*PROVIDED TEXT*:
□ □ □

The government through its auditing agency is set to improve its systems to regulate coronavirus-related expenses.
Commission on Audit disclosed its plan last week to team up with members of civil society organizations to comply with the procurement regulations mandated under the Bayanihan Act.
COA Chair Michael Aguinaldo said that online capacity-building activities for citizen-led auditors will be conducted and they will be assigned to specific audit teams as citizen partners.
Aguinaldo was a guest speaker at the online Pilipinas Conference organized by Stratbase Albert del Rosario Institute.
He presented his revolutionary concept aligned with the theme "Opportunities within the Covid-Crisis: Towards Transparent and Accountable Governance".
Aguinaldo said CSO members authorized by the COA as citizen-auditors will perform auditing and related works in the comfort of their homes using digital technology.
He said the voluminous number of funding recipients is very difficult to monitor because there are millions of them and the government have difficulty in doing the liquidation works.
"They (government auditors) always rely on the liquidation done by the distributing government agencies," he said, adding that private citizens engagement will be valuable in auditing the actual receipts as prescribed by law.
Such system will also test the efficiency of the government agency’s mechanism in the distribution of COVID-related assistance, he said.
In the same forum, Legal International Foundation for Electoral Systems senior global adviser Katherine Ellena said the pandemic has required a large amount of government spending and very rapid response to around US$9 trillion globally.

□ □ □

*EXERCISE DESCRIPTION*: Continue the news report on the Commission on Audit's plan to involve citizen auditors, starting after its last sentence.

□ □ □

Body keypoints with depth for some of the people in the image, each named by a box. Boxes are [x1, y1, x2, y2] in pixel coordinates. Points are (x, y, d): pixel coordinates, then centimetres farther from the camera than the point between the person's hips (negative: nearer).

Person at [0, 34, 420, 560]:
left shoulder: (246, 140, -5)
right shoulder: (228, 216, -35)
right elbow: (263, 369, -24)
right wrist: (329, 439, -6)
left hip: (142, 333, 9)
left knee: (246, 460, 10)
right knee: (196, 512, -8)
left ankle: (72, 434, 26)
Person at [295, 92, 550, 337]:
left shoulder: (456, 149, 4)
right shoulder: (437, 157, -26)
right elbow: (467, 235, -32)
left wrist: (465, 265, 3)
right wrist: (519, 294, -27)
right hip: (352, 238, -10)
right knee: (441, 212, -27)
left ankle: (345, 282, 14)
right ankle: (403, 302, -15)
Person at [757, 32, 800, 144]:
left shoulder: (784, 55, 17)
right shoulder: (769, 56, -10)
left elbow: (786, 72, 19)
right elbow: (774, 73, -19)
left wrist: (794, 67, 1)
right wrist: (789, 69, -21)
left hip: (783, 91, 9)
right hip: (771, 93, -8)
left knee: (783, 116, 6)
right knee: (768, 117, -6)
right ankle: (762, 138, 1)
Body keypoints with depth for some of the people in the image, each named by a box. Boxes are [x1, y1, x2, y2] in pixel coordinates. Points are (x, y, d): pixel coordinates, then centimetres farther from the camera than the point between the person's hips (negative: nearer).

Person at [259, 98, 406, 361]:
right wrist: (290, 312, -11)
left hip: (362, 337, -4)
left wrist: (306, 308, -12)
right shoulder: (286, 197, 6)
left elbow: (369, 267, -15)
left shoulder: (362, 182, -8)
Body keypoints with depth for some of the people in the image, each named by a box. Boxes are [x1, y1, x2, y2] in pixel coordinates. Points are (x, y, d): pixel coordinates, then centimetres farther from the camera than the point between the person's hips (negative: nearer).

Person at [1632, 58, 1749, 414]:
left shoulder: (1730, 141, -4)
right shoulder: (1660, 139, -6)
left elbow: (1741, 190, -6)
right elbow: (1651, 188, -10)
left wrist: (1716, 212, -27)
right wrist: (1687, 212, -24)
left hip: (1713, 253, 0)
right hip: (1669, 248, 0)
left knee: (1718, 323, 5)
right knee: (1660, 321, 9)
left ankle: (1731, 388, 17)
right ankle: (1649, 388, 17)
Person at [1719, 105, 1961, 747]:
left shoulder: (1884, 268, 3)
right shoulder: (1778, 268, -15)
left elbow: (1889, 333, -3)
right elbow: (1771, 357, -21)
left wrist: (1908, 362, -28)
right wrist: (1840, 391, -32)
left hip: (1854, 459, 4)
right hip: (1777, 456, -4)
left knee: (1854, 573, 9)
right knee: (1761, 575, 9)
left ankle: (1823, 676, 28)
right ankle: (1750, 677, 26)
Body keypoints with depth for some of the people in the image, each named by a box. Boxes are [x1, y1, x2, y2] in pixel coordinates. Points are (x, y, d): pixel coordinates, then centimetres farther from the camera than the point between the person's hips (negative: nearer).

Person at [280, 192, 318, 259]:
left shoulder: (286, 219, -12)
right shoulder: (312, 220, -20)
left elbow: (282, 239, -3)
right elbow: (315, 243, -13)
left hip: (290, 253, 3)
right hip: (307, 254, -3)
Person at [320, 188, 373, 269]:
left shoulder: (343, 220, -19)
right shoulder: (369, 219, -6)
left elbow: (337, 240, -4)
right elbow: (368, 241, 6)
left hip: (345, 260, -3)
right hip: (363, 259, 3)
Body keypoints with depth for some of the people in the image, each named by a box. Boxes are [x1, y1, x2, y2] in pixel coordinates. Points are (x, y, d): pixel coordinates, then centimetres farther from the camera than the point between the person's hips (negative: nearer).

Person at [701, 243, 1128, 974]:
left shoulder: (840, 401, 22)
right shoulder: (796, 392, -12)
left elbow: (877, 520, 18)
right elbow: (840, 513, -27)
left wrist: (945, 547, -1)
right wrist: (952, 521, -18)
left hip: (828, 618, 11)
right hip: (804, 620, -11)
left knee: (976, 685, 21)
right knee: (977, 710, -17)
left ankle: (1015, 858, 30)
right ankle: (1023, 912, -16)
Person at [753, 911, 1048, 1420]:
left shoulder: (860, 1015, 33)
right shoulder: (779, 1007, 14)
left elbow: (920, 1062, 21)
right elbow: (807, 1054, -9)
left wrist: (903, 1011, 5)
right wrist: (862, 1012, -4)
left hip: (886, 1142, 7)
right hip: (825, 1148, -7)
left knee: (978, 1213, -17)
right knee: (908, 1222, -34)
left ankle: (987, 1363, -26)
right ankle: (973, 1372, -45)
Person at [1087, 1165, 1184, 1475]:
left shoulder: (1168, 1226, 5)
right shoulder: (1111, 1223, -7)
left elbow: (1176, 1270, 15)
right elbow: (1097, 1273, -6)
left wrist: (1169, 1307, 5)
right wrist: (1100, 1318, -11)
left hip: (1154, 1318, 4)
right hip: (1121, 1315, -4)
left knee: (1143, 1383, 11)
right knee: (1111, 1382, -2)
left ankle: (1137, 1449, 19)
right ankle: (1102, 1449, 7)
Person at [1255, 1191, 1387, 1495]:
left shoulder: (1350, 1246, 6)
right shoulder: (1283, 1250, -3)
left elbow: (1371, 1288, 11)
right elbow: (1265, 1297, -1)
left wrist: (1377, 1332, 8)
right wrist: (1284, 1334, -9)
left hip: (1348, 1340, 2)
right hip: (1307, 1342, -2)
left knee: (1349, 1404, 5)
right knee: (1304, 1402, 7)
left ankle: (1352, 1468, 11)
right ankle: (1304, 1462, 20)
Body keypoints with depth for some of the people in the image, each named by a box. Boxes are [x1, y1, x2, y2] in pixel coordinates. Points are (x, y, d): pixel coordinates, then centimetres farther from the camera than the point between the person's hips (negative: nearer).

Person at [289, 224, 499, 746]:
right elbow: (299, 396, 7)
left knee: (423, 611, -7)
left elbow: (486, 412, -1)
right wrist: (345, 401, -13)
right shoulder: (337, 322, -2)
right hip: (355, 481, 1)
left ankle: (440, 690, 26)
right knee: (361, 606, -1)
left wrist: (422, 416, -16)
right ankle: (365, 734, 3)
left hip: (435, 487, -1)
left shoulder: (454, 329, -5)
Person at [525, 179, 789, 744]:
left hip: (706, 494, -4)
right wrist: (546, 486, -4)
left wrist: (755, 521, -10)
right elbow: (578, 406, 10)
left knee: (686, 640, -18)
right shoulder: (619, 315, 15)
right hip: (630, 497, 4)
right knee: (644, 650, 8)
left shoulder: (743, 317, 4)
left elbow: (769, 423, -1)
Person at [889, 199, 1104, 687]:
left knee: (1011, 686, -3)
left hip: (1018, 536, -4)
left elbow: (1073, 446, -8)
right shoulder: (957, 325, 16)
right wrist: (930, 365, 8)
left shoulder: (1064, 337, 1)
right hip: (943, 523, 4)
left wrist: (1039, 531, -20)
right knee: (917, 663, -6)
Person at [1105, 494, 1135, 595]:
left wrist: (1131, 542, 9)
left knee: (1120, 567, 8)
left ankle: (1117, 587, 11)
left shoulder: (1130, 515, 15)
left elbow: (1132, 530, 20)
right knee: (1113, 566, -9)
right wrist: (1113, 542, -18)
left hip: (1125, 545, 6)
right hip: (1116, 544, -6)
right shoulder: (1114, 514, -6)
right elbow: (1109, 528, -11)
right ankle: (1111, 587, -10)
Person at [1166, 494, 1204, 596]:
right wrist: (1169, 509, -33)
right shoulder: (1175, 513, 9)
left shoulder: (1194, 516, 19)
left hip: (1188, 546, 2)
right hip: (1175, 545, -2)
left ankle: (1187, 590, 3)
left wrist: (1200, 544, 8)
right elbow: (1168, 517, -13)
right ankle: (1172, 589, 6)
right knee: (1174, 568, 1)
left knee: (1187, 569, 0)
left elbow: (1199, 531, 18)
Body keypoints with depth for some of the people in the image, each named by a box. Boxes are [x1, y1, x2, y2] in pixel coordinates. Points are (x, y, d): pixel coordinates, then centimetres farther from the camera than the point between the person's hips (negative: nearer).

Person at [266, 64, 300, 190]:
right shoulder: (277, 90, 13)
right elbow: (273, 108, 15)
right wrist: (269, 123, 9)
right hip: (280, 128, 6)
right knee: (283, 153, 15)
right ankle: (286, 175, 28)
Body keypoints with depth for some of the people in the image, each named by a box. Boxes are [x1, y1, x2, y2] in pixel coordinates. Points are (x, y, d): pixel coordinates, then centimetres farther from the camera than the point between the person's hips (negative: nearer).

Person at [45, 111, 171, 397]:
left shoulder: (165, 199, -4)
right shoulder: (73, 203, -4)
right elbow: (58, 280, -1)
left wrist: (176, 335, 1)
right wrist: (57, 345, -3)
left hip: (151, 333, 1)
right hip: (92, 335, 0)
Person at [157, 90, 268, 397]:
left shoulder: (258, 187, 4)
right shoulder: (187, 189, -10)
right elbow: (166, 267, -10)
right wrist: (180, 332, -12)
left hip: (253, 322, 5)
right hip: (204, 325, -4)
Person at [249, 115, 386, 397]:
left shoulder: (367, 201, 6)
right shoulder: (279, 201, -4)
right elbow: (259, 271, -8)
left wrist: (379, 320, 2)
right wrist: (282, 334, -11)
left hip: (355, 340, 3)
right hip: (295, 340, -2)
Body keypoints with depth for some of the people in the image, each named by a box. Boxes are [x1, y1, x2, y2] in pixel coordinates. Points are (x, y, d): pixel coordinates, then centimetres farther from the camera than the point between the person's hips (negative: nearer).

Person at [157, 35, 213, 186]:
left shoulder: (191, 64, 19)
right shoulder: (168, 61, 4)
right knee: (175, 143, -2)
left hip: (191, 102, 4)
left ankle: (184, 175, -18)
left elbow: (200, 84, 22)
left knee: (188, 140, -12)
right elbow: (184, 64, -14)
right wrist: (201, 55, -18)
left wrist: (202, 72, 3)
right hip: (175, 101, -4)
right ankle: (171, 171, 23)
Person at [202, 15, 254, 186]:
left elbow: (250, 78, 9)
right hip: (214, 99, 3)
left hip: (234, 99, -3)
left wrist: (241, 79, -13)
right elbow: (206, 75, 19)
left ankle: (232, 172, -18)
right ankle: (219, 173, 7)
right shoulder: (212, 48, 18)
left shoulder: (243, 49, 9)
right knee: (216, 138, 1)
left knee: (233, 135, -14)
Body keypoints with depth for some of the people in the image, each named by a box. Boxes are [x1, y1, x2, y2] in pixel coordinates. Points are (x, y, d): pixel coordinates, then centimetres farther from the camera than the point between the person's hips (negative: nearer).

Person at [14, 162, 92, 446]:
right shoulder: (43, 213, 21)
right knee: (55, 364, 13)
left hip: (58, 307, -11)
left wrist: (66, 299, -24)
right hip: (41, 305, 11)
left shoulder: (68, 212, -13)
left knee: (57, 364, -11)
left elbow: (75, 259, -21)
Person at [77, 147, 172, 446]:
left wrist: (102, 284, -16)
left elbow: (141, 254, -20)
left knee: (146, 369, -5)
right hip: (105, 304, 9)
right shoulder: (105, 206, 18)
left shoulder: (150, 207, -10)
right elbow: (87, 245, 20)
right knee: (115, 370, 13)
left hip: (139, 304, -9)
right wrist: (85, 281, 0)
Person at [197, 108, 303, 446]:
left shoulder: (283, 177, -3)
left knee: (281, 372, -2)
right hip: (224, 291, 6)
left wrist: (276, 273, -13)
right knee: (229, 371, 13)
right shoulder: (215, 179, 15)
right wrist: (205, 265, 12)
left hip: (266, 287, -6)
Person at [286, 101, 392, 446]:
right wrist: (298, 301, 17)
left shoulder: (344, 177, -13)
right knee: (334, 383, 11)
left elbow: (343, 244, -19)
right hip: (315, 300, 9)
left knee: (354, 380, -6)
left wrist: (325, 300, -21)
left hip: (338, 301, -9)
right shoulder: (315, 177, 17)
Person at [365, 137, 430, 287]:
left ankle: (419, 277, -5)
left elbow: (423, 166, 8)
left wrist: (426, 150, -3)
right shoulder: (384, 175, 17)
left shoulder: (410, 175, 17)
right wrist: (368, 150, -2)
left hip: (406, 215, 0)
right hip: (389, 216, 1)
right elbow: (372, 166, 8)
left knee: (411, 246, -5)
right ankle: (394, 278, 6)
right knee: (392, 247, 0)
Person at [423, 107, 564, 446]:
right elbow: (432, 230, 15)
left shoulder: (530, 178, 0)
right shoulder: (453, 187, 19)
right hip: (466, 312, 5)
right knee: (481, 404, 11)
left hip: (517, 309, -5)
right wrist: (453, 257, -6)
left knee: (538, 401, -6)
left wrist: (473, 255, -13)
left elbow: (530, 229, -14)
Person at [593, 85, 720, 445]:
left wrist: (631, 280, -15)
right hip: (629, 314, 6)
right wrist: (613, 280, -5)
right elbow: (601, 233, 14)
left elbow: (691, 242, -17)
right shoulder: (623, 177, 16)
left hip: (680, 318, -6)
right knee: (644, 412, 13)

□ □ □

*ANSWER BOX*:
"At the same time, there was a loss of transparency and accountability whether that was from emergency procurement procedures, interruption to access to information processes, various social distancing requirements and lockdowns.” Ellena said
Ellena said with governments handling large sums of relief and economic funds especially in countries that have upcoming elections, it may be difficult for people who are voting to be able to tell the difference between necessary spending or if it’s meant to influence their vote.
She said that civil society can play a role in helping develop judicial independence protections that can weather political pressures even during future emergency.
In the same forum, International Anti-Corruption Conference Council chairperson and former Transparency International chairperson Huguette Labelle said that in crisis situations, “the need to act promptly on several fronts is vital but can become multiple opportunities for corruption and loss of needed resources though all kinds of things, especially money laundering.”
“Mexico did something very interesting a few years ago because they did establish an independent, totally independent, oversight group that would look after, do oversight of all their major projects from the specifications right to the final delivery. They have identified how many tens and tens of millions of dollars that they have saved because of that, and have gained more trust by their population.” Labelle said.